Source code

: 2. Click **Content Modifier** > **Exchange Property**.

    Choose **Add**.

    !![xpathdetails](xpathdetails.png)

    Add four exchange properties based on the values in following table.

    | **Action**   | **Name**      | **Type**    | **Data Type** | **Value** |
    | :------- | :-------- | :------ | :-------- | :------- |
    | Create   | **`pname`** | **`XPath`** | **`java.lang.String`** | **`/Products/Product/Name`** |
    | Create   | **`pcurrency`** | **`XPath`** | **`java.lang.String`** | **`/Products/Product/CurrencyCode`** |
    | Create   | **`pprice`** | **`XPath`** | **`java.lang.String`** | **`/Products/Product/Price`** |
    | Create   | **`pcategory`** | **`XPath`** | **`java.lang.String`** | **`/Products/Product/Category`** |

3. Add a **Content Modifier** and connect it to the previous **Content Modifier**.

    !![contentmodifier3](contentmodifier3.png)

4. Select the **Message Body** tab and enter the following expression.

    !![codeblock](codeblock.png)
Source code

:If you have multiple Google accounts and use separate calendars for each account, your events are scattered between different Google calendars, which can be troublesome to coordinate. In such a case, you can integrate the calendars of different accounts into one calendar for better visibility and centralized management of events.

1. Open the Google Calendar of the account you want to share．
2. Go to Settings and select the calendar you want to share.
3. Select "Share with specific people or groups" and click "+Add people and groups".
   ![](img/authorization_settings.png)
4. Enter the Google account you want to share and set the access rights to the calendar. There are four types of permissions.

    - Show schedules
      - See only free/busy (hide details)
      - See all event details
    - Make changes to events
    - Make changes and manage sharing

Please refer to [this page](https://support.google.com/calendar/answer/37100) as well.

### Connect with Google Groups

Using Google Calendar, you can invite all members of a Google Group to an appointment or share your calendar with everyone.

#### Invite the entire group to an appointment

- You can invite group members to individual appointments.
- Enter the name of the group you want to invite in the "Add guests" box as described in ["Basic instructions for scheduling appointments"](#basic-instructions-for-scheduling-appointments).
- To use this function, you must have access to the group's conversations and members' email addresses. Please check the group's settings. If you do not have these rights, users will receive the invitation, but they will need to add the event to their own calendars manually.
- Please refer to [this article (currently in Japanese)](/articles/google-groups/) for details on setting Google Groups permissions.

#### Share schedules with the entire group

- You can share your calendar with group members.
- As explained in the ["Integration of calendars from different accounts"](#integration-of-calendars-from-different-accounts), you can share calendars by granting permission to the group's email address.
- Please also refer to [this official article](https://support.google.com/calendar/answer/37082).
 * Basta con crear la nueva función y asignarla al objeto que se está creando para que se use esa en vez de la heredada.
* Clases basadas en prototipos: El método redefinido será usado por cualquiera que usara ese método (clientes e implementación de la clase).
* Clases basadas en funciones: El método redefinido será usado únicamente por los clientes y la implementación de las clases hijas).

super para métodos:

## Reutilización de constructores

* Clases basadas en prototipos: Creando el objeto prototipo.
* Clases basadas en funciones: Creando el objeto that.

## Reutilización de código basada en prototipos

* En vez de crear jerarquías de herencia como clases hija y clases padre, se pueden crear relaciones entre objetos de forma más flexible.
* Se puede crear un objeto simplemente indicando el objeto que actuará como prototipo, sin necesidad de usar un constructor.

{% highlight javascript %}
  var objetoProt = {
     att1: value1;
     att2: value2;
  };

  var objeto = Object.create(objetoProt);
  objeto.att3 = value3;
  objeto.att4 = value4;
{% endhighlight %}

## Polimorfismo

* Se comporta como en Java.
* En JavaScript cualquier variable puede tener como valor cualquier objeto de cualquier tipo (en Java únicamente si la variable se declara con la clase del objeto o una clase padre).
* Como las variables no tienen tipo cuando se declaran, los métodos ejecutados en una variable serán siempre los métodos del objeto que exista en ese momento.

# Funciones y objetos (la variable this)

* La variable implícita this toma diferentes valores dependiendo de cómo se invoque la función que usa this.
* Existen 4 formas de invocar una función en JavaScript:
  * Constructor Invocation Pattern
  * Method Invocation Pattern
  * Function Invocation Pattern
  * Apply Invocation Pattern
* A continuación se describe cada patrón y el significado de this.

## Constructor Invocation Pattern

**WRITTEN TASK:** Print all the entries exactly as written.

**EXERCISE SOLUTION:**
Source code

: 2. Click **Content Modifier** > **Exchange Property**.

    Choose **Add**.

    !![xpathdetails](xpathdetails.png)

    Add four exchange properties based on the values in following table.

    | **Action**   | **Name**      | **Type**    | **Data Type** | **Value** |
    | :------- | :-------- | :------ | :-------- | :------- |
    | Create   | **`pname`** | **`XPath`** | **`java.lang.String`** | **`/Products/Product/Name`** |
    | Create   | **`pcurrency`** | **`XPath`** | **`java.lang.String`** | **`/Products/Product/CurrencyCode`** |
    | Create   | **`pprice`** | **`XPath`** | **`java.lang.String`** | **`/Products/Product/Price`** |
    | Create   | **`pcategory`** | **`XPath`** | **`java.lang.String`** | **`/Products/Product/Category`** |

3. Add a **Content Modifier** and connect it to the previous **Content Modifier**.

    !![contentmodifier3](contentmodifier3.png)

4. Select the **Message Body** tab and enter the following expression.

    !![codeblock](codeblock.png)
Source code

:If you have multiple Google accounts and use separate calendars for each account, your events are scattered between different Google calendars, which can be troublesome to coordinate. In such a case, you can integrate the calendars of different accounts into one calendar for better visibility and centralized management of events.

1. Open the Google Calendar of the account you want to share．
2. Go to Settings and select the calendar you want to share.
3. Select "Share with specific people or groups" and click "+Add people and groups".
   ![](img/authorization_settings.png)
4. Enter the Google account you want to share and set the access rights to the calendar. There are four types of permissions.

    - Show schedules
      - See only free/busy (hide details)
      - See all event details
    - Make changes to events
    - Make changes and manage sharing

Please refer to [this page](https://support.google.com/calendar/answer/37100) as well.

### Connect with Google Groups

Using Google Calendar, you can invite all members of a Google Group to an appointment or share your calendar with everyone.

#### Invite the entire group to an appointment

- You can invite group members to individual appointments.
- Enter the name of the group you want to invite in the "Add guests" box as described in ["Basic instructions for scheduling appointments"](#basic-instructions-for-scheduling-appointments).
- To use this function, you must have access to the group's conversations and members' email addresses. Please check the group's settings. If you do not have these rights, users will receive the invitation, but they will need to add the event to their own calendars manually.
- Please refer to [this article (currently in Japanese)](/articles/google-groups/) for details on setting Google Groups permissions.

#### Share schedules with the entire group

- You can share your calendar with group members.
- As explained in the ["Integration of calendars from different accounts"](#integration-of-calendars-from-different-accounts), you can share calendars by granting permission to the group's email address.
- Please also refer to [this official article](https://support.google.com/calendar/answer/37082).
 * Basta con crear la nueva función y asignarla al objeto que se está creando para que se use esa en vez de la heredada.
* Clases basadas en prototipos: El método redefinido será usado por cualquiera que usara ese método (clientes e implementación de la clase).
* Clases basadas en funciones: El método redefinido será usado únicamente por los clientes y la implementación de las clases hijas).

super para métodos:

## Reutilización de constructores

* Clases basadas en prototipos: Creando el objeto prototipo.
* Clases basadas en funciones: Creando el objeto that.

## Reutilización de código basada en prototipos

* En vez de crear jerarquías de herencia como clases hija y clases padre, se pueden crear relaciones entre objetos de forma más flexible.
* Se puede crear un objeto simplemente indicando el objeto que actuará como prototipo, sin necesidad de usar un constructor.

{% highlight javascript %}
  var objetoProt = {
     att1: value1;
     att2: value2;
  };

  var objeto = Object.create(objetoProt);
  objeto.att3 = value3;
  objeto.att4 = value4;
{% endhighlight %}

## Polimorfismo

* Se comporta como en Java.
* En JavaScript cualquier variable puede tener como valor cualquier objeto de cualquier tipo (en Java únicamente si la variable se declara con la clase del objeto o una clase padre).
* Como las variables no tienen tipo cuando se declaran, los métodos ejecutados en una variable serán siempre los métodos del objeto que exista en ese momento.

# Funciones y objetos (la variable this)

* La variable implícita this toma diferentes valores dependiendo de cómo se invoque la función que usa this.
* Existen 4 formas de invocar una función en JavaScript:
  * Constructor Invocation Pattern
  * Method Invocation Pattern
  * Function Invocation Pattern
  * Apply Invocation Pattern
* A continuación se describe cada patrón y el significado de this.

## Constructor Invocation Pattern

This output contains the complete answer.